Gather every line in the entries below that contains the string "ФортангаОрг", and copy each one out in full.

==== Dataset excerpts

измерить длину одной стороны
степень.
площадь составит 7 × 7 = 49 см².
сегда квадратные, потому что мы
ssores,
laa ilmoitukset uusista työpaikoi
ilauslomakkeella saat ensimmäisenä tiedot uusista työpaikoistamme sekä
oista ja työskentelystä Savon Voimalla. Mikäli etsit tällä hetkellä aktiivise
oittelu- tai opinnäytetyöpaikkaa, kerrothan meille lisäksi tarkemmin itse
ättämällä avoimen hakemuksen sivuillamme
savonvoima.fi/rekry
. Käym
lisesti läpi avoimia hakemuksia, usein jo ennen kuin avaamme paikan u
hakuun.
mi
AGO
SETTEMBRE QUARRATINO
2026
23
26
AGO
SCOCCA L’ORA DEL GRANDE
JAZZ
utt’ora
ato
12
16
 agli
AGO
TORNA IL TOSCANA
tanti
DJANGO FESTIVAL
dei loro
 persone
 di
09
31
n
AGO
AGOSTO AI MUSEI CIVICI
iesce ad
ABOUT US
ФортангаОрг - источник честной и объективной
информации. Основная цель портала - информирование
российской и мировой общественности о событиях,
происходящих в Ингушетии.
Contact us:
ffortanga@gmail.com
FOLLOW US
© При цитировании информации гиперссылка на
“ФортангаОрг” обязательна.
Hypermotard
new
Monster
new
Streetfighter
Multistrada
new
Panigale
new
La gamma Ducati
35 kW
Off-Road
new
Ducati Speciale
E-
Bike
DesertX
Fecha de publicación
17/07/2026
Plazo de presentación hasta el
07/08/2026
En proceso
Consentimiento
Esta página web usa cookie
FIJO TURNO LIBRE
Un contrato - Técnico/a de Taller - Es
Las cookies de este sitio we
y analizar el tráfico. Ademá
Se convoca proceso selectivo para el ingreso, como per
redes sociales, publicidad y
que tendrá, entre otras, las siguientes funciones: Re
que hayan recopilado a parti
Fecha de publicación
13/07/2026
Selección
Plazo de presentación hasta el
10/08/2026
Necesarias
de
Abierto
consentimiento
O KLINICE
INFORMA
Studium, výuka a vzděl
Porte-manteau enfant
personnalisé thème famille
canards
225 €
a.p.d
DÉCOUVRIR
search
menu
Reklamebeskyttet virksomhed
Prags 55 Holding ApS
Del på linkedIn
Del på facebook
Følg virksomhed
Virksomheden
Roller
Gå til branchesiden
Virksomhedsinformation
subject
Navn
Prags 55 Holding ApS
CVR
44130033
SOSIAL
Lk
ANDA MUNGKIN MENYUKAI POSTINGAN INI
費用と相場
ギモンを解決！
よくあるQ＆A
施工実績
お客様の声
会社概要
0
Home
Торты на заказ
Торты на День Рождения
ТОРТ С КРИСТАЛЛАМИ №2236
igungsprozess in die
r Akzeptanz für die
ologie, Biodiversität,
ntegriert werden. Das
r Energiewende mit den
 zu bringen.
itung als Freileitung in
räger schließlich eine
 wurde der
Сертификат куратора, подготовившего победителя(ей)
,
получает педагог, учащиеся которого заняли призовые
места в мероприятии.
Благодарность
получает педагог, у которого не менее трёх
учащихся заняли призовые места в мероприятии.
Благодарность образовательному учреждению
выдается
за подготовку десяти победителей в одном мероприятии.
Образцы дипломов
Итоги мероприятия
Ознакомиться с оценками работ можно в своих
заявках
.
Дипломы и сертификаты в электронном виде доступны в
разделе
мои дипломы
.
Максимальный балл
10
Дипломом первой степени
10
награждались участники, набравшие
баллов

========

Solution:
ФортангаОрг - источник честной и объективной
“ФортангаОрг” обязательна.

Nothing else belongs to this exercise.